Class QBPDedupe


  • public class QBPDedupe
    extends java.lang.Object
    A Deduplication application using the Query Builder Platform to define the query. This combines QBP with the deduplication platform. The query is defined by a query definition configuration file. This is a configuration file for the GeneralCompoundQueryBuilder class. The query is used to deduplicate data stored on one or more target TIBCO Patterns - Search servers. It assumes the data is already loaded on the target servers.

    The source data for the deduplication is defined using a RunQuery configuration file. Both the input and output table and field mappings are applied, but the target server information in the file is ignored.

    • Constructor Summary

      Constructors 
      Constructor Description
      QBPDedupe()  
    • Method Summary

      All Methods Static Methods Concrete Methods 
      Modifier and Type Method Description
      static void main​(java.lang.String[] args)
      Run a deduplication.
      • Methods inherited from class java.lang.Object

        equals, getClass, hashCode, notify, notifyAll, toString, wait, wait, wait
    • Constructor Detail

      • QBPDedupe

        public QBPDedupe()
    • Method Detail

      • main

        public static void main​(java.lang.String[] args)
        Run a deduplication. This runs a deduplication of a table or joined set of tables. It uses the deduplication framework to run the deduplication and the Query Builder Platform to define the query used in the deduplication. The input is defined separately from the targets to be deduplicated, so it is possible to deduplicate one set of records against another.

        The query is defined using the QBP QueryDef.xsd configuration file format. The QBP RunQuery.xsd configuration file is used to define the source for the query data. It also defines any table name and field name mappings for the source and the target tables and the cutoff score for the deduplication. The target servers themselves are specified as command line arguments. The target information in the run query configuration file is ignored.

        The output generated is a set of pair files. These identify the matching records. If grouping is requested a set of files are generated that identify all groups of records that represent the same entity.

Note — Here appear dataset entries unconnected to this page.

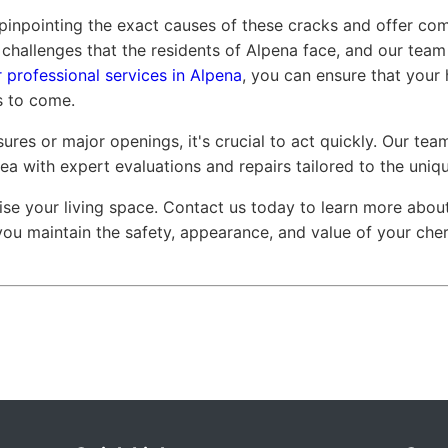
 pinpointing the exact causes of these cracks and offer co
challenges that the residents of Alpena face, and our team
 professional services in Alpena
, you can ensure that your 
s to come.
ures or major openings, it's crucial to act quickly. Our te
rea with expert evaluations and repairs tailored to the uniq
se your living space. Contact us today to learn more abo
 you maintain the safety, appearance, and value of your che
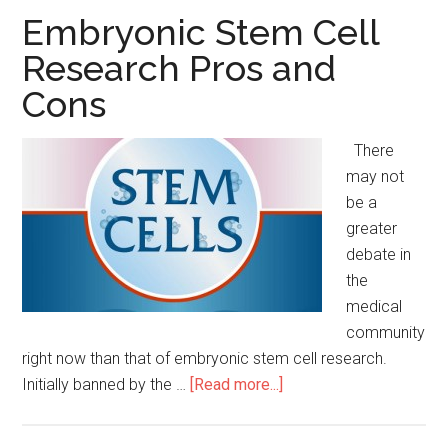
of
Embryonic Stem Cell
Organ
Research Pros and
Donation
Cons
There
may not
be a
greater
debate in
the
medical
community
right now than that of embryonic stem cell research.
Initially banned by the …
[Read more...]
about
Embryonic
Stem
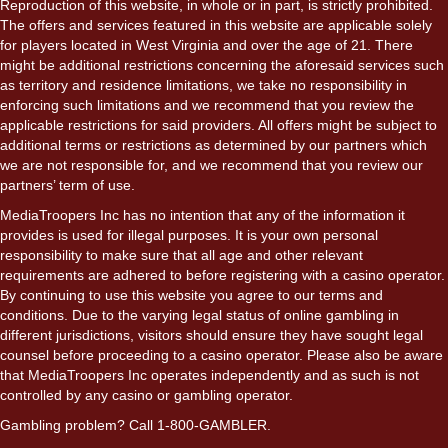
Reproduction of this website, in whole or in part, is strictly prohibited.
The offers and services featured in this website are applicable solely
for players located in West Virginia and over the age of 21. There
might be additional restrictions concerning the aforesaid services such
as territory and residence limitations, we take no responsibility in
enforcing such limitations and we recommend that you review the
applicable restrictions for said providers. All offers might be subject to
additional terms or restrictions as determined by our partners which
we are not responsible for, and we recommend that you review our
partners’ term of use.
MediaTroopers Inc has no intention that any of the information it
provides is used for illegal purposes. It is your own personal
responsibility to make sure that all age and other relevant
requirements are adhered to before registering with a casino operator.
By continuing to use this website you agree to our terms and
conditions. Due to the varying legal status of online gambling in
different jurisdictions, visitors should ensure they have sought legal
counsel before proceeding to a casino operator. Please also be aware
that MediaTroopers Inc operates independently and as such is not
controlled by any casino or gambling operator.
Gambling problem? Call 1-800-GAMBLER.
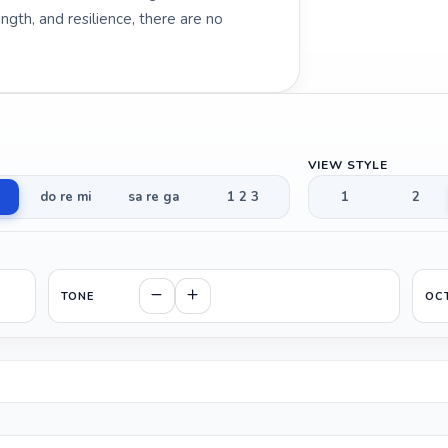
gth, and resilience, there are no
VIEW STYLE
do re mi
sa re ga
1 2 3
1
2
TONE
OC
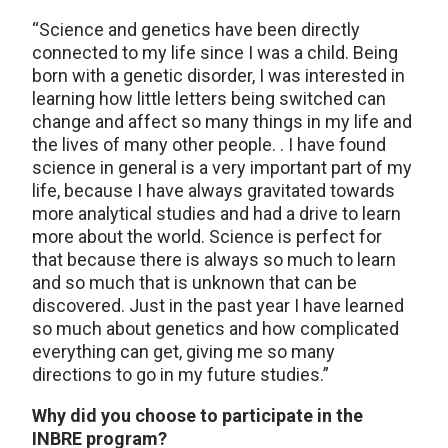
“Science and genetics have been directly
connected to my life since I was a child. Being
born with a genetic disorder, I was interested in
learning how little letters being switched can
change and affect so many things in my life and
the lives of many other people. . I have found
science in general is a very important part of my
life, because I have always gravitated towards
more analytical studies and had a drive to learn
more about the world. Science is perfect for
that because there is always so much to learn
and so much that is unknown that can be
discovered. Just in the past year I have learned
so much about genetics and how complicated
everything can get, giving me so many
directions to go in my future studies.”
Why did you choose to participate in the
INBRE program?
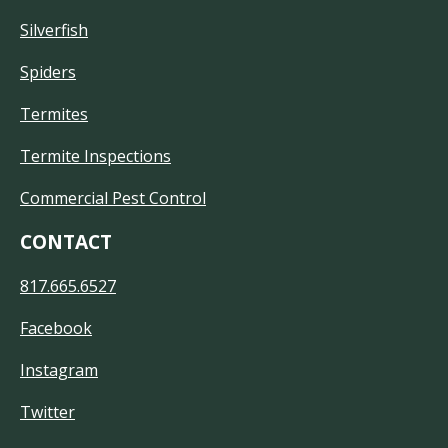
Silverfish
Spiders
Termites
Termite Inspections
Commercial Pest Control
CONTACT
817.665.6527
Facebook
Instagram
Twitter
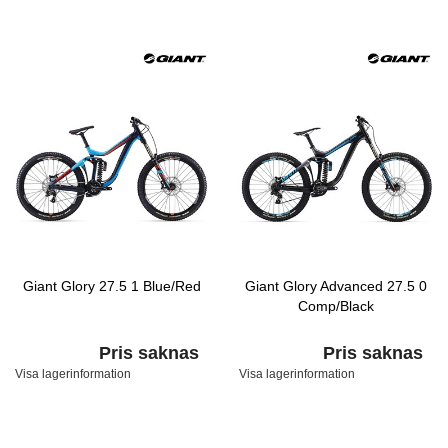
Giant Glory 27.5 1 Blue/Red
Giant Glory Advanced 27.5 0
Comp/Black
Pris saknas
Pris saknas
Visa lagerinformation
Visa lagerinformation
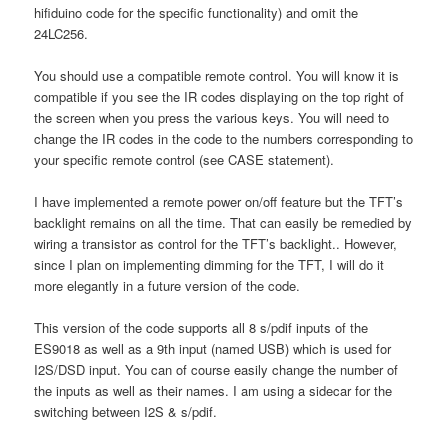
hifiduino code for the specific functionality) and omit the
24LC256.
You should use a compatible remote control. You will know it is
compatible if you see the IR codes displaying on the top right of
the screen when you press the various keys. You will need to
change the IR codes in the code to the numbers corresponding to
your specific remote control (see CASE statement).
I have implemented a remote power on/off feature but the TFT’s
backlight remains on all the time. That can easily be remedied by
wiring a transistor as control for the TFT’s backlight.. However,
since I plan on implementing dimming for the TFT, I will do it
more elegantly in a future version of the code.
This version of the code supports all 8 s/pdif inputs of the
ES9018 as well as a 9th input (named USB) which is used for
I2S/DSD input. You can of course easily change the number of
the inputs as well as their names. I am using a sidecar for the
switching between I2S & s/pdif.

        Java must have the deduplication jar file (TIB_tps_dedupe.jar), the grouping jar file (TIB_tps_grouping.jar), the QBP jar file (TIB_tps_qbp.jar) and the deduplication sample class files on its class path. The arguments are:

         
         java QBPDedupe -query-def query-def-file
                        [-annotated-def annotated-file]
                         -query-src run-query-file
                         { -host host:port[:threads] }+
                         -outout-dir output-dir
                         [-batch-size batch-size]
                         [-do-grouping]
          Where: 
             query-def-file - is a query configuration file. A
                 RecordMatchingQueryDef element must be the top
                 level item.
            annotated-def - if this is given and there are errors in
                 the query configuration, the annotated definition file
                 is written to this file.  Otherwise it is not output.
            run-query-file - is a RunQuery configuration file as used
                 by the QBP system.  This defines the source for the
                 query data and table and field mappings for both the
                 input source and target servers.
            host:port[:threads] - is the IP address or URL and port
                 number of a TIBCO Patterns - Search server that holds
                 the data to be deduplicated.  If the optional threads
                 count is provided it is used as the number of query
                 threads to run against the server, otherwise the number
                 of query threads is set to the number of worker threads
                 on the server.  If multiple hosts are given, queries
                 are run against all of the hosts.
            output-dir - is an existing directory where all generated
                 data is stored.
            batch-size - the number of pairs in each deduplication batch.
                 Default is 1000.
            -do-grouping - if this is given a grouping report is run
                 against the result of the deduplication.
         
        Parameters:
        args - command line arguments as described above.